- _What is required_: Please list every advantage of YAML over JSON that the forum thread below names.

It just seems like YAML is making things more implicit. I like explicitness. Not against YAML, but it's no holy grail in my mind.
I'm more experienced with JSON than YAML and could be swayed on this, but so far I'm not. They seem like two roughly equal ways to do the same thing.
This seems oddly similar to the nit-picky problems people have when learning Python from a C-like background and being annoyed that semicolons and flexible indentation aren't the norm. When I spend months working on JS code, looking at Python slightly annoys me, and vice-versa, so I think I get it. I just don't think it's an important, game-changing thing.
I'll be learning about Ansible soon, so I'll have to also learn YAML syntax. I guess I'll have a more educated view once I've gotten deep into that.
YAML has a couple big advantages (in the proper situations) over JSON. Self-referencing, complex datatypes, and (my personal favorite) embedded block literals. I've, perhaps unwisely, embedded entire webpages a single indentation level after a variable and retained all of its formatting.

- _Dataset excerpts_:
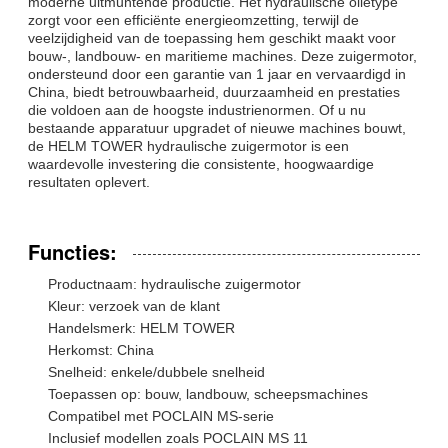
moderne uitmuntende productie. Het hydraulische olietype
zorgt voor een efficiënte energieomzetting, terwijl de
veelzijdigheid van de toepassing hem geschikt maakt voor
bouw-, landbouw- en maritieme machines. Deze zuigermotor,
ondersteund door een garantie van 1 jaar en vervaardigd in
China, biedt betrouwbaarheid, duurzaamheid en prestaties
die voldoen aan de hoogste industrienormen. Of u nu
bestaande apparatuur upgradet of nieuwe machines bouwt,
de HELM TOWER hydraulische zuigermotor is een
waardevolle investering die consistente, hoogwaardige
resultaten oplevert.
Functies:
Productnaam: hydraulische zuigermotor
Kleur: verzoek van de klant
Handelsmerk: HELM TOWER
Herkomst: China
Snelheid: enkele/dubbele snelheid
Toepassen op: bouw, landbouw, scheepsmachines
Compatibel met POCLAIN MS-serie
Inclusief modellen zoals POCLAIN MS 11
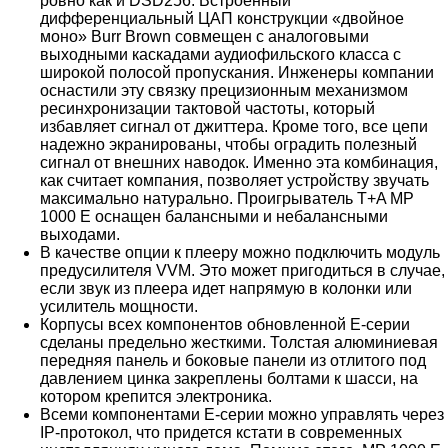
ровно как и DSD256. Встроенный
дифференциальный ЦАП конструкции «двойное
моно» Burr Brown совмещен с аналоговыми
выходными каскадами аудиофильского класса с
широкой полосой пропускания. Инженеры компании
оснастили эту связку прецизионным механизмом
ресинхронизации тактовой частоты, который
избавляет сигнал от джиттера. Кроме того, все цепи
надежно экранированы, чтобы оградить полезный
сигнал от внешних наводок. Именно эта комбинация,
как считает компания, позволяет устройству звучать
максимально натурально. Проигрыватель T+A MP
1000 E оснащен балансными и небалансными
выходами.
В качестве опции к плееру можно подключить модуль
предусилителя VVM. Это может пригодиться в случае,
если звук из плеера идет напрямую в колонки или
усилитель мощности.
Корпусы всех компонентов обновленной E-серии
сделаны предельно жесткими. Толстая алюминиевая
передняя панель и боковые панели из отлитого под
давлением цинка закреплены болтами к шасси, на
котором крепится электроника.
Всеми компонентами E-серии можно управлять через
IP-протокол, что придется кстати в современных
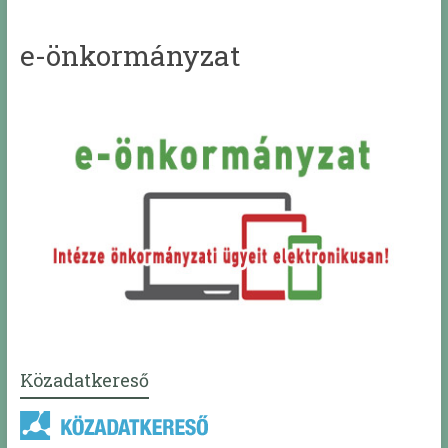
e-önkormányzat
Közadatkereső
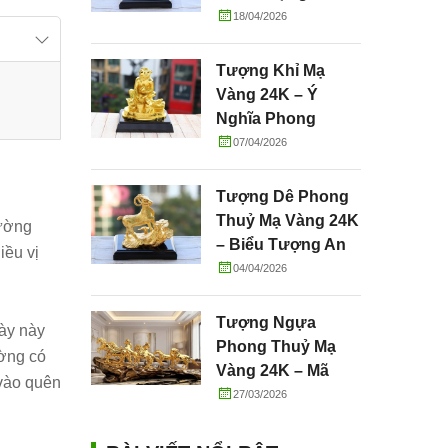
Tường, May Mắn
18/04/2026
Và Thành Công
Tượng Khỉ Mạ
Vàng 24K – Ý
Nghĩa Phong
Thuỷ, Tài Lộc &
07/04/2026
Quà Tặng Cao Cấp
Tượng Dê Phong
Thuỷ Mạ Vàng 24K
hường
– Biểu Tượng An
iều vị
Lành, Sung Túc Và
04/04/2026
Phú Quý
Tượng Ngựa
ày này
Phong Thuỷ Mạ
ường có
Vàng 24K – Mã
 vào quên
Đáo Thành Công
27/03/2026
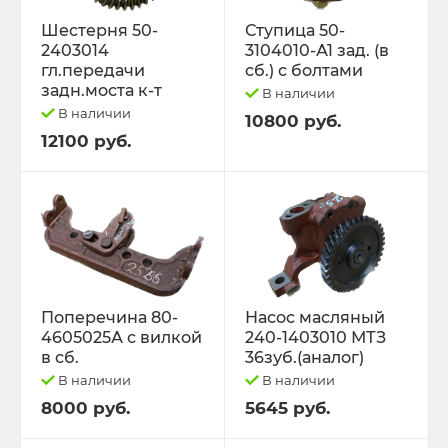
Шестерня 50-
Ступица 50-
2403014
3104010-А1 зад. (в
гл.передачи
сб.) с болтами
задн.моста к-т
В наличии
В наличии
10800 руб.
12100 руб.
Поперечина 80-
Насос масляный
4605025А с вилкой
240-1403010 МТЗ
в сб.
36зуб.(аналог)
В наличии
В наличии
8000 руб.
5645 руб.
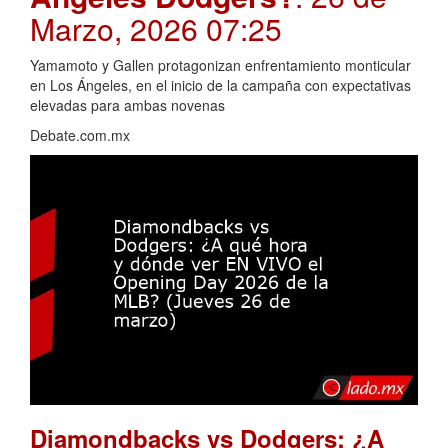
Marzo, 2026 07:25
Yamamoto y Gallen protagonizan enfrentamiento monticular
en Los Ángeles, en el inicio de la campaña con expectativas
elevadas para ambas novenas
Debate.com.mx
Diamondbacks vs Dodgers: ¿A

- _Answer area_:
- Self-referencing
- Complex datatypes
- Embedded block literals